Experiment 1: Falling Objects
Kara did this lesson with the children. For the experiment they dropped objects from the top of the staircase. They really liked dropping stuff down since this is not normally allowed. Their experiment reminded me of a short experiment I had recently seen on The Ellen DeGeneres Show, so I pulled out three glasses of water, three mandarin oranges, three toilet paper rolls, and a piece of sturdy cardboard. We proceeded to see if we could get the oranges to drop into the glasses of water. I should have videotaped the children doing it. It was quite amusing. The boys were too gentle with their hits to make it work. Viva had no problem giving the board under the toilet paper rolls holding the mandarins a hard slam. Her first try all three mandarins landed in the glasses. Once the boys saw her do it, they quickly mastered the technique.
Experiment 2: Get To Work
This lesson was about work, forces, and energy. The children used their energy to force a change on different objects. Sometimes it worked (marshmallows) and other times it didn't work (wooden blocks). We learned you can use a lot of energy and sometimes do no work! (That's a good life lesson to remember.)
Experiment 3: Moving Energy in a Toy Car
This lesson was about potential energy. Bentley, Jake, and Viva took turns lifting a ramp with a car on it to different heights observing how much height (stored gravitational energy) it took to get the car on the ramp to move (kinetic energy). Lincoln and Evan showed up to join the fun. We also tried to measure kinetic force by seeing how much energy was transferred to a marshmallow when a speeding car crashed into it. This experiment was a big hit.
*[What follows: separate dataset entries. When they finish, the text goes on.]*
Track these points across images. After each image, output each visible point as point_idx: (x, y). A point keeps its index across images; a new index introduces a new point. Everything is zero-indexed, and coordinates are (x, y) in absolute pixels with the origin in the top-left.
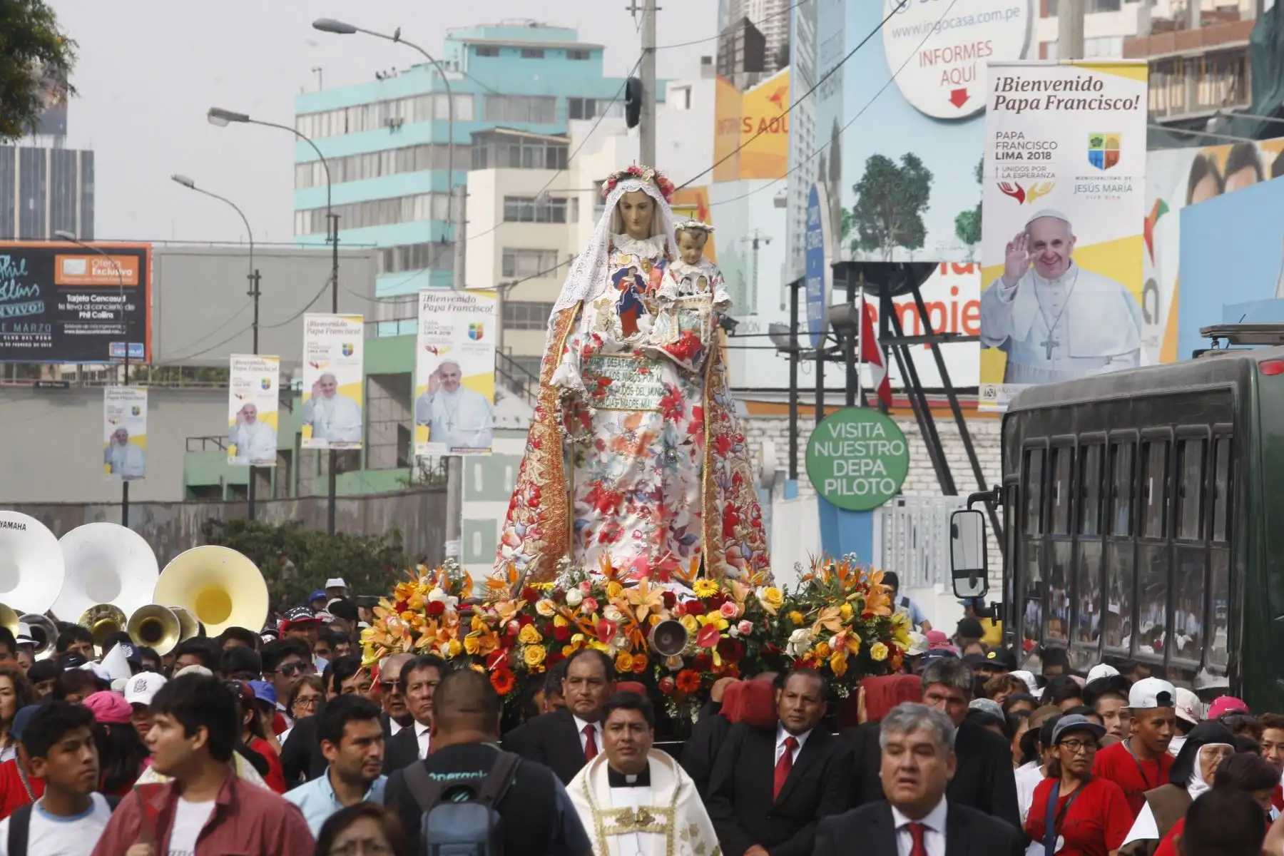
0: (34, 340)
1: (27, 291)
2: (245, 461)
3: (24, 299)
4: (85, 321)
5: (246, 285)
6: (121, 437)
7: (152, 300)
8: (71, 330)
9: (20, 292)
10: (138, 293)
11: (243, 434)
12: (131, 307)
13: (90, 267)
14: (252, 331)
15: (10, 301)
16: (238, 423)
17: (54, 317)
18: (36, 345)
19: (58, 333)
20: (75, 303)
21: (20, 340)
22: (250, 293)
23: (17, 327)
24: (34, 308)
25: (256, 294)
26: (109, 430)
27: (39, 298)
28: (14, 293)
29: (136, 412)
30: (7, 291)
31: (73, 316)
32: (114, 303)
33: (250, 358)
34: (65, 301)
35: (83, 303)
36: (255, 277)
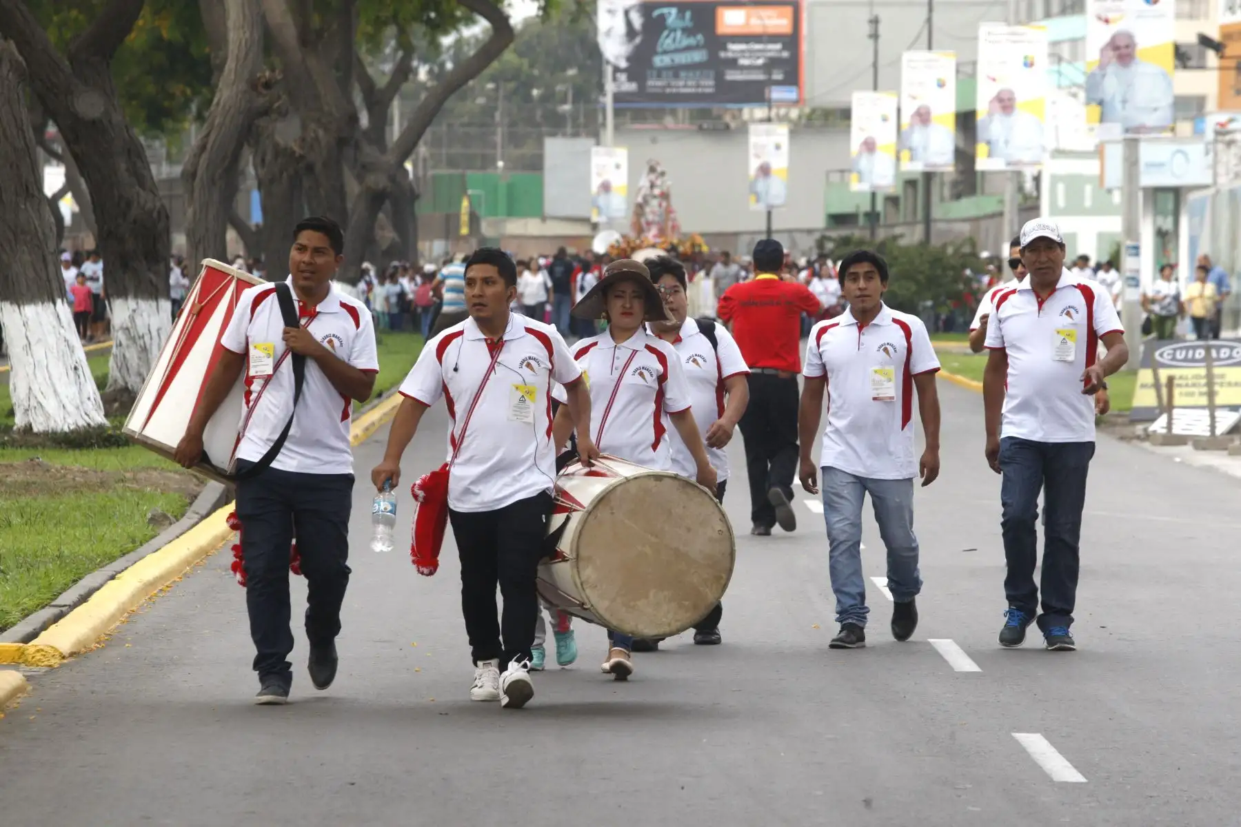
0: (698, 86)
1: (691, 41)
2: (865, 187)
3: (688, 48)
4: (743, 68)
5: (866, 29)
6: (765, 170)
7: (805, 47)
8: (732, 76)
9: (686, 42)
10: (792, 41)
11: (864, 163)
12: (785, 54)
13: (748, 17)
14: (871, 71)
15: (677, 51)
16: (860, 154)
17: (717, 64)
18: (700, 90)
19: (719, 78)
20: (734, 52)
21: (685, 86)
22: (871, 36)
23: (683, 74)
24: (698, 56)
25: (875, 36)
26: (754, 165)
27: (703, 47)
28: (680, 42)
29: (778, 147)
30: (674, 40)
31: (733, 63)
32: (770, 51)
33: (871, 95)
34: (725, 49)
35: (743, 51)
36: (875, 21)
Experiment 4: When Things Move
I pulled the marbles out and attempted to prove two scientific principles using them. We saw that marbles roll more easily on a smooth surface (wooden table) than a rough one (carpet), but we could not prove that heavy marbles have more inertia than lighter marbles. How do you control the amount of energy (the force of your push) applied to a marble? Some of the time the heavier marbles rolled farthest (yes!), but other times the lighter marbles won the race (no!).
Experiment 5: Lemon Energy
The children readily understood the concepts discussed in this lesson. The experiment called for making lemon batteries. We didn't have any lemons and we'd built a lemon battery just a few months ago, so we opted to do a different type of chemical energy experiment. Last summer they did film canister rockets with their mom and loved it, so I pulled out the film canisters and Alka Seltzer tablets. The trio went outside and experimented with their canister rockets for thirty minutes.